# So I was really bored and made a lame doodle



## LinuxTux37 (Jul 29, 2010)

I have no artistic skills but I tried to doodle a cartoony Sonic, here it is


----------



## dramaqueen (Jul 7, 2008)

Very nice!


----------



## Jooleeah (Feb 20, 2010)

hes missing ventral fins


----------



## dramaqueen (Jul 7, 2008)

I don't think it's finished yet. It is a work in progress.


----------



## bloo97 (Mar 6, 2010)

Ditto.

Looks good!!


----------



## LinuxTux37 (Jul 29, 2010)

dramaqueen said:


> I don't think it's finished yet. It is a work in progress.

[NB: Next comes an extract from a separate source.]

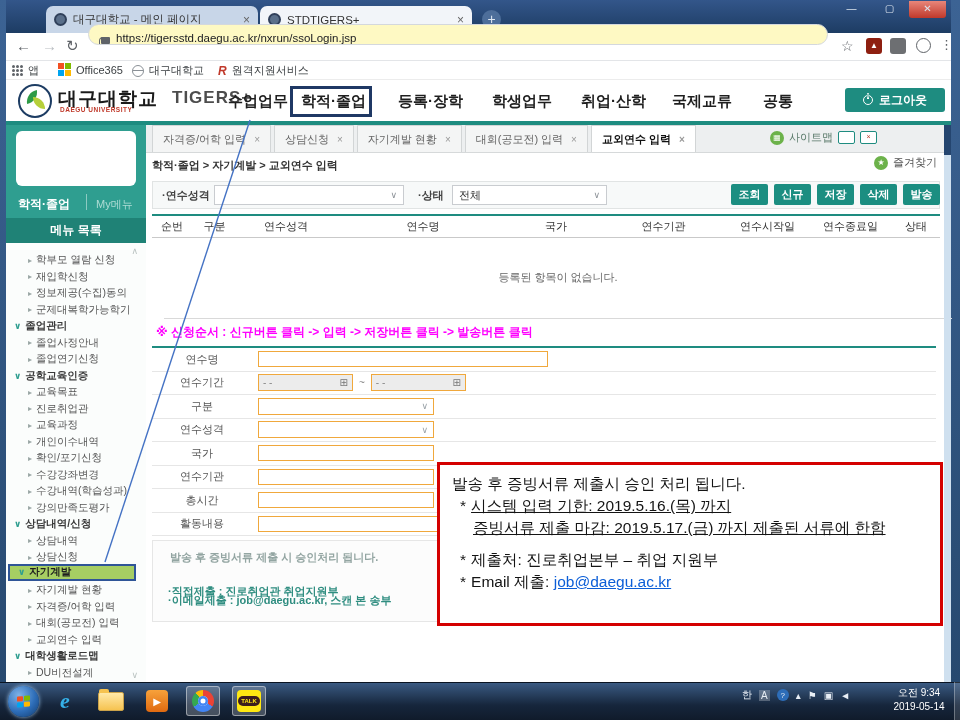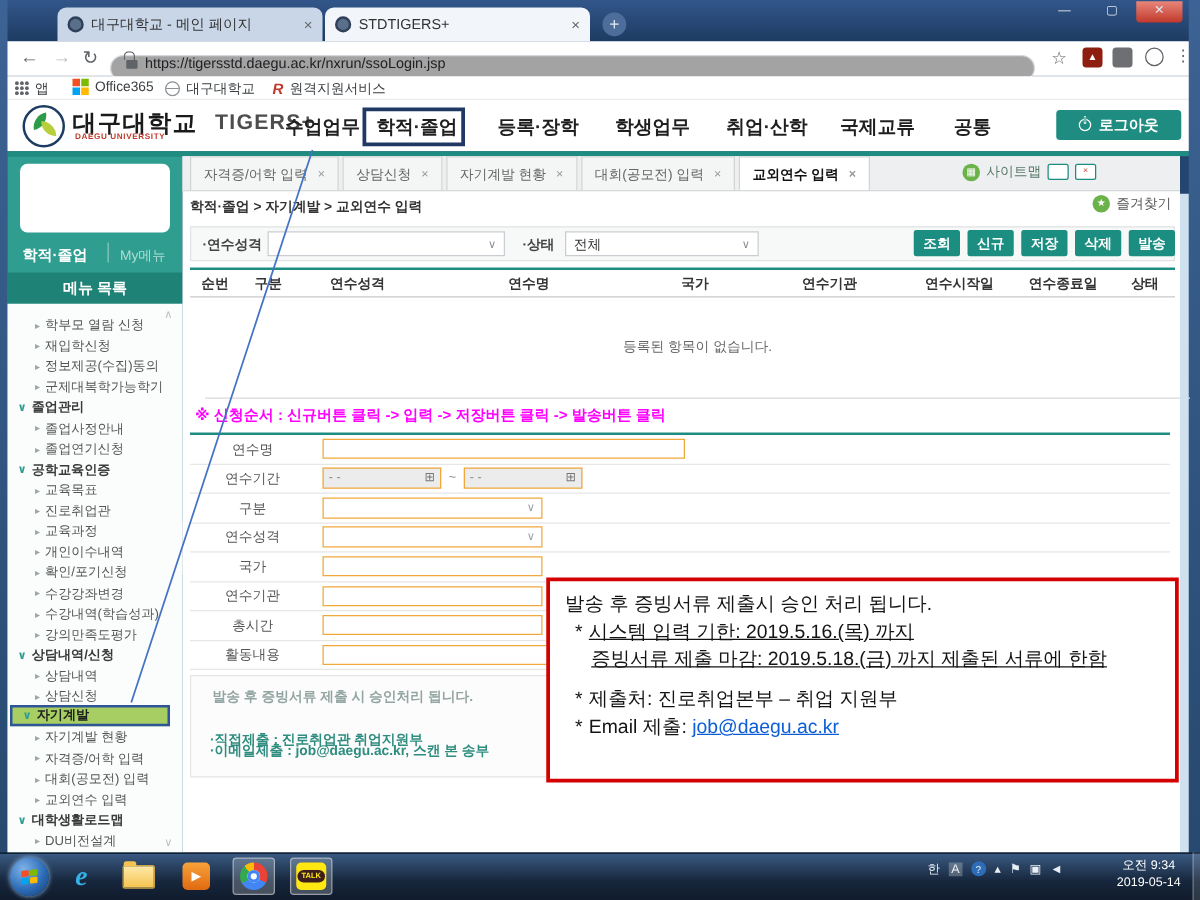"https://tigersstd.daegu.ac.kr/nxrun/ssoL" .urlpill { align-items: flex-start -> flex-end; background: #a3a3a3 -> #fef9c3; top: 44px -> 24px }
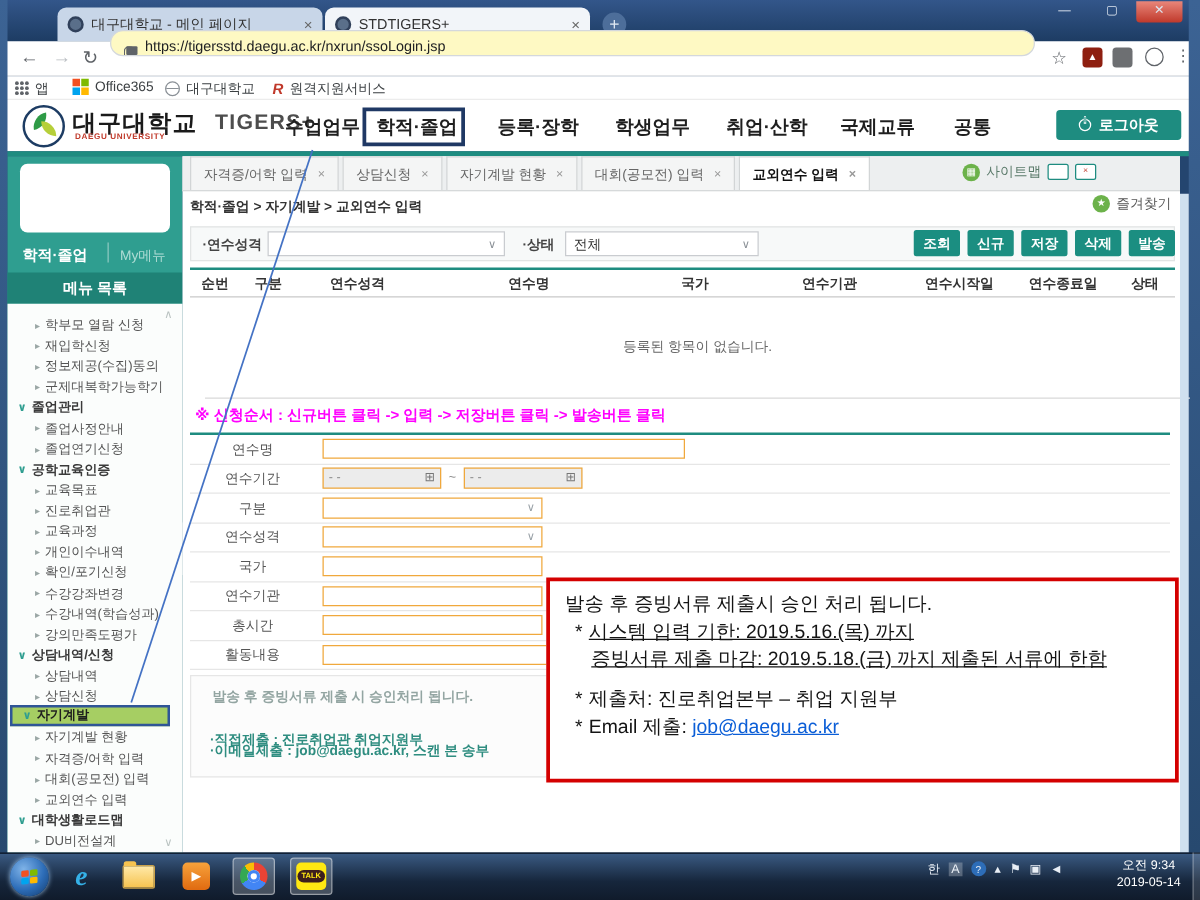"순번" .gcell { font-weight: 700 -> 400 }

It is. I did that while half asleep last night. Today I spent a couple hours on more than a doodle that I will upload tomorrow, I must say I'm proud of myself.


----------



## LinuxTux37 (Jul 29, 2010)

Here's version 2!


----------



## Dead Sunlight (Jun 14, 2010)

Oh, nice!


----------



## frogipoi (Jul 3, 2010)

Not the best, but not the worst!


----------



## betta4ever (Jun 19, 2010)

awesome! adorable


----------



## dramaqueen (Jul 7, 2008)

Very nice!


----------